Press Release

Tate Modern to stage Emily Kam Kngwarray exhibition in 2025

Emily Kam Kngwarray, Untitled (Alhalkere) 1989. © Estate of Emily Kam Kngwarray DACS 2023, All rights reserved

Tate Modern today announced that it will stage a major solo exhibition dedicated to one of Australia’s greatest artists, Emily Kam Kngwarray. Opening in 2025 and organised in close collaboration with the National Gallery of Australia (NGA), this will be the first large-scale presentation of Kngwarray’s work ever held in Europe, providing a rare opportunity for international audiences to learn more about this celebrated painter. Today’s announcement coincides with the opening of the NGA’s Kngwarray exhibition, running from 2 December 2023 to 28 April 2024.

A senior Anmatyerr woman from the Utopia region of Australia (north-east of Mparntwe/Alice Springs), Emily Kam Kngwarray created works that encapsulated the experience and authority she gained throughout her extraordinary life and career. Her ritual, ceremonial and spiritual engagement with her homelands was translated into vibrant batik textiles and later into monumental paintings on canvas. Tate Modern’s exhibition will bring together key examples of these textiles, paintings and works on paper from across the 1970s, 80s and 90s, many of which have never been shown outside Australia, and will celebrate the achievements of this renowned figure in 20th century art.

Karin Hindsbo, Director of Tate Modern, said: “I am delighted that Emily Kam Kngwarray’s powerful work will be coming to Tate Modern in 2025, and I am deeply grateful to our colleagues at the National Gallery of Australia for working with us on the exhibition. This project encapsulates what Tate Modern is all about: celebrating the world’s most significant artists – those who shape international art history, speak to our times, and imagine new futures – and giving our visitors the opportunity to experience extraordinary works of art.”

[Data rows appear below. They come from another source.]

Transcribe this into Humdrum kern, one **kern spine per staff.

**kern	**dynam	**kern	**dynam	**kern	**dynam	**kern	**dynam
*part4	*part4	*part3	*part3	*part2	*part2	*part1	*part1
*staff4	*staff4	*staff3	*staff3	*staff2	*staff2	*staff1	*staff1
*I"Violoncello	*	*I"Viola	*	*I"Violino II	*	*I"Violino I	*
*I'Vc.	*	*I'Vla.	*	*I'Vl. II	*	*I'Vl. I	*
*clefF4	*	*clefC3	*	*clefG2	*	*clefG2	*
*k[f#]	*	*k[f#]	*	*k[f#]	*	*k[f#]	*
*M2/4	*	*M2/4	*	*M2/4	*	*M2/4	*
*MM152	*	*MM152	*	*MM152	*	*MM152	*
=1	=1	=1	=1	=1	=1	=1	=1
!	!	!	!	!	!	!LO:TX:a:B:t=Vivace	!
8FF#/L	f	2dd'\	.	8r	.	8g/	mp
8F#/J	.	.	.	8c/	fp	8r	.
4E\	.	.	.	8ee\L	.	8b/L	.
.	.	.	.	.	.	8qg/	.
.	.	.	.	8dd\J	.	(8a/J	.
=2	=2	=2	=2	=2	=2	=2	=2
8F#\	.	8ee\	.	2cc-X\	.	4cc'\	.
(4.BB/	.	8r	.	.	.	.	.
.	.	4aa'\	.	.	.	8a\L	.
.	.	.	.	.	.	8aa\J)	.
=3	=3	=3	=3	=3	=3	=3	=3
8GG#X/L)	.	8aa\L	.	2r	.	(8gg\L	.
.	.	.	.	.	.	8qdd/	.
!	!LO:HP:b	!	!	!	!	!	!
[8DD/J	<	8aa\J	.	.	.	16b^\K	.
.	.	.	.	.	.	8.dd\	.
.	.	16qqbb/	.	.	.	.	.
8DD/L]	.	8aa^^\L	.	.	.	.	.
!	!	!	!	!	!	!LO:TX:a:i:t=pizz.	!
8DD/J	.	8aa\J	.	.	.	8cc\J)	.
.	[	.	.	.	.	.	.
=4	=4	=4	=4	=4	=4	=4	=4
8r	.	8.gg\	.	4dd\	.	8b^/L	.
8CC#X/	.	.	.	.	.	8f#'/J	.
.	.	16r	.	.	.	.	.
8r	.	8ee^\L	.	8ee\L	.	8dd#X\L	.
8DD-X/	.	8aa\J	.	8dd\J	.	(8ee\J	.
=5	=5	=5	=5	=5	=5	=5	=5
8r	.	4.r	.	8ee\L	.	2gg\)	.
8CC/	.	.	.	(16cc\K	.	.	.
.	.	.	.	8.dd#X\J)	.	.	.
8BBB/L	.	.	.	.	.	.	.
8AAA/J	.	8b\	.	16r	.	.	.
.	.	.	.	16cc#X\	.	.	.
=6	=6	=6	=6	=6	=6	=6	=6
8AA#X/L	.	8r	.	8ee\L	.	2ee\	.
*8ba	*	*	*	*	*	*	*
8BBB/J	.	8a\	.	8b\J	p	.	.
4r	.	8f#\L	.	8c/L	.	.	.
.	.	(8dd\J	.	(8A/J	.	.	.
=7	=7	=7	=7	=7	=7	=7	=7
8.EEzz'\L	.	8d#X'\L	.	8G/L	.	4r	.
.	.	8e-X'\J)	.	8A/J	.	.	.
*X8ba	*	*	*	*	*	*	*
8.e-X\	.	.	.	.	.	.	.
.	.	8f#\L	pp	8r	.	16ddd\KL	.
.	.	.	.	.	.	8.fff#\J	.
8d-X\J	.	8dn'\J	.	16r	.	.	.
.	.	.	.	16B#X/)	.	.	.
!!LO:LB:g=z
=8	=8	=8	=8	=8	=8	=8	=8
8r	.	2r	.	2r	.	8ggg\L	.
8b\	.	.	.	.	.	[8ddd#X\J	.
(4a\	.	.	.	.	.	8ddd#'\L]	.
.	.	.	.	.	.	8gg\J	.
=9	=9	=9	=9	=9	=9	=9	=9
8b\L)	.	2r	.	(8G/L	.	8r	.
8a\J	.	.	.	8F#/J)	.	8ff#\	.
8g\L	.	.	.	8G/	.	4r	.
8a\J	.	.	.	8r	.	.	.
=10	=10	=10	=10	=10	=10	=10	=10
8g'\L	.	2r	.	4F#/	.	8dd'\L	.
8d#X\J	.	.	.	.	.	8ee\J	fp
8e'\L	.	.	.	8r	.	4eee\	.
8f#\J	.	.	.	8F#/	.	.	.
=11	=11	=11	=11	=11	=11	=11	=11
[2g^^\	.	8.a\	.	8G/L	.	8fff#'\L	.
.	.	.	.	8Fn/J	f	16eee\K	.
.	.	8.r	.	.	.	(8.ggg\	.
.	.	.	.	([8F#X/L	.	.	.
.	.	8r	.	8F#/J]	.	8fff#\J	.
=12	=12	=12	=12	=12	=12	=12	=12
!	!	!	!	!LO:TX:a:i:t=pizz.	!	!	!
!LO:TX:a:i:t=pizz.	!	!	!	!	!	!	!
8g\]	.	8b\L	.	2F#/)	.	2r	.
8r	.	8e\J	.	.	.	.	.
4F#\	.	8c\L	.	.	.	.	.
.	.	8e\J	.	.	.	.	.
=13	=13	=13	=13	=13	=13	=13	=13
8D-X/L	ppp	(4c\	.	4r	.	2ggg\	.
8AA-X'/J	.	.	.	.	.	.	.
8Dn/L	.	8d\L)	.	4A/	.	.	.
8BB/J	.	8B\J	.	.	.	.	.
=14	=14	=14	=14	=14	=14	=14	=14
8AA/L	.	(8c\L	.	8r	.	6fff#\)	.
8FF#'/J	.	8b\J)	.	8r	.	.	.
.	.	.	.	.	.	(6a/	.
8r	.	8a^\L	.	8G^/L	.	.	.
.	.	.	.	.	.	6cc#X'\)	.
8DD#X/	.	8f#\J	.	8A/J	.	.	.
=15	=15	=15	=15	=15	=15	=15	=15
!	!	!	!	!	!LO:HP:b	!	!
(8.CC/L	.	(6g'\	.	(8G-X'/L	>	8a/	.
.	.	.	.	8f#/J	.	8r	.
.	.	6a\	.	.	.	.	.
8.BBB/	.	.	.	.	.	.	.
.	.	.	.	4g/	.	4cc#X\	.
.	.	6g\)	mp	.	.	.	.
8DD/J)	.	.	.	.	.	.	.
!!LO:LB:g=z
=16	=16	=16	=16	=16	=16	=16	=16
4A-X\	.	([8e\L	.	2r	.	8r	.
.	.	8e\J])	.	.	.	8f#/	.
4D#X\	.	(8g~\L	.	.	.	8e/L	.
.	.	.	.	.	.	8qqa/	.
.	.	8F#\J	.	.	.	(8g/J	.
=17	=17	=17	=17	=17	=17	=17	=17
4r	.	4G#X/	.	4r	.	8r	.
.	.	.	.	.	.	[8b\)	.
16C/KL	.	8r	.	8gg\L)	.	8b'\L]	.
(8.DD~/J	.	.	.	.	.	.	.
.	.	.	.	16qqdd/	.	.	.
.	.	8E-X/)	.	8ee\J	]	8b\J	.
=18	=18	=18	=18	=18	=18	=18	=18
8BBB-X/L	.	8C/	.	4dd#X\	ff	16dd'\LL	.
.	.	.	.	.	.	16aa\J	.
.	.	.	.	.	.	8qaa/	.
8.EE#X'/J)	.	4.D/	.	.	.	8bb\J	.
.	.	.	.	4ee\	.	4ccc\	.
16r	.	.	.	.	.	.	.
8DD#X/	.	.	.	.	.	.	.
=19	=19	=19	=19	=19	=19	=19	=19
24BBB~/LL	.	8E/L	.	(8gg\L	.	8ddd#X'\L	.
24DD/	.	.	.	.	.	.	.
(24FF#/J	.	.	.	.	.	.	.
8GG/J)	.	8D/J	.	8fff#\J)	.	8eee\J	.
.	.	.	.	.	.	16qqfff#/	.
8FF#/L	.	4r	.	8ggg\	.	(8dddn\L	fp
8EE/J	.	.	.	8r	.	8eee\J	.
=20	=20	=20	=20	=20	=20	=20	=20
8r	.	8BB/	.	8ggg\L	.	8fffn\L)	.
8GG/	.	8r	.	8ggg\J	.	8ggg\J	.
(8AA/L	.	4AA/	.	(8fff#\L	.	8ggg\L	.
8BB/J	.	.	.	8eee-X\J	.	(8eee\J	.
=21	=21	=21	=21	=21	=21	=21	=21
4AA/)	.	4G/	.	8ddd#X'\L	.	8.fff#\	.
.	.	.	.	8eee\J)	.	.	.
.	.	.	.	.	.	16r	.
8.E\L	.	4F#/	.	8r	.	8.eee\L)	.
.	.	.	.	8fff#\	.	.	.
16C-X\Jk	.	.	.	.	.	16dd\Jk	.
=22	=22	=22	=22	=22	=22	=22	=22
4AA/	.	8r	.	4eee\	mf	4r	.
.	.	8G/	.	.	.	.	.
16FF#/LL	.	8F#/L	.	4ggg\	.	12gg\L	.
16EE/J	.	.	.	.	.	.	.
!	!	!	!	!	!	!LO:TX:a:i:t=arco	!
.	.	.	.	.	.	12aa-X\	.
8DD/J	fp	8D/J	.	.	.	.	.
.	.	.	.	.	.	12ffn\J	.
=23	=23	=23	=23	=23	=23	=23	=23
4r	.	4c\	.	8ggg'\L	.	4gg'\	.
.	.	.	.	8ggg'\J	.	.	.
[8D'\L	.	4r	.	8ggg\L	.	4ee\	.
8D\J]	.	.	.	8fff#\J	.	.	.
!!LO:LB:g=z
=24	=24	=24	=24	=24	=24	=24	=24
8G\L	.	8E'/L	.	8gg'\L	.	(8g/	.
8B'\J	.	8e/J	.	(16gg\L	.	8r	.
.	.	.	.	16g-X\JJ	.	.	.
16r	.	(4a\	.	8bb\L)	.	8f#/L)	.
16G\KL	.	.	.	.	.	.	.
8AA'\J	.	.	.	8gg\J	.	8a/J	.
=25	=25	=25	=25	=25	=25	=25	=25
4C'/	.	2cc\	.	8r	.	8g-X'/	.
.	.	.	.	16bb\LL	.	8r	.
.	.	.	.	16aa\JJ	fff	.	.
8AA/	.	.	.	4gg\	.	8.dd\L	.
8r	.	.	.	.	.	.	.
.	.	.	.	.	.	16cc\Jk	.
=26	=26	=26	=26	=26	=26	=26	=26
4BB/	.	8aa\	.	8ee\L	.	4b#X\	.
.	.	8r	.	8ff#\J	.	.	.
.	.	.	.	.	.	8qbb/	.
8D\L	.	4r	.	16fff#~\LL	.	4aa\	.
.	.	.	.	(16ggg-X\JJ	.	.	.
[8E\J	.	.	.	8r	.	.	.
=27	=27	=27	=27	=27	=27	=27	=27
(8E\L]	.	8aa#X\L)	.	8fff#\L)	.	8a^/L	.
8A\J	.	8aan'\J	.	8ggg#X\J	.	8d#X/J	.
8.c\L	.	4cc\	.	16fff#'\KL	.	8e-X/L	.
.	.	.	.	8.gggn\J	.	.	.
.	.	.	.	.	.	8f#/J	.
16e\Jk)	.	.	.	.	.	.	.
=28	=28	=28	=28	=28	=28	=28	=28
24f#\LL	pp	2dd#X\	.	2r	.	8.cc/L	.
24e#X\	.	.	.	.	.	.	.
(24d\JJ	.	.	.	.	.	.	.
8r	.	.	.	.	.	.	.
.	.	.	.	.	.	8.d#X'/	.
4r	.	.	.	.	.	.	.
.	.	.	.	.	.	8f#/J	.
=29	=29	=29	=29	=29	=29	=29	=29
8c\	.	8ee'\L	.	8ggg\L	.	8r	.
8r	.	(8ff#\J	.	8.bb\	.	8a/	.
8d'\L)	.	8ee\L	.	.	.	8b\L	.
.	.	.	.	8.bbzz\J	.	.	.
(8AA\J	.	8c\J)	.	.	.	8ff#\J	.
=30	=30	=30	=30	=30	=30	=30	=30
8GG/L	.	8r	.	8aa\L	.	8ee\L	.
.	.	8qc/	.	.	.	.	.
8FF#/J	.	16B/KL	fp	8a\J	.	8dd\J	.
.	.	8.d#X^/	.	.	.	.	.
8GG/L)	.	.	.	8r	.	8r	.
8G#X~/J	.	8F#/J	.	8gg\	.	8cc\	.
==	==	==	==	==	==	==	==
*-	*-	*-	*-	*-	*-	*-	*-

The exhibition reflects Tate’s ongoing commitment to better representing Australian art in its collection and programme. In 2015, Tate and the Museum of Contemporary Art Australia launched a new partnership via a gift from the Qantas Foundation, which led to 35 works by 24 artists being jointly acquired for the museums’ two collections. In 2021, a free exhibition at Tate Modern entitled A Year in Art: Australia 1992 explored the theme of land rights and the legacies of colonialism in Australian contemporary art. Most recently, this year saw the Turbine Hall host Richard Bell’s Embassy, a travelling artwork which is activated by talks, workshops and screenings in support of Aboriginal rights.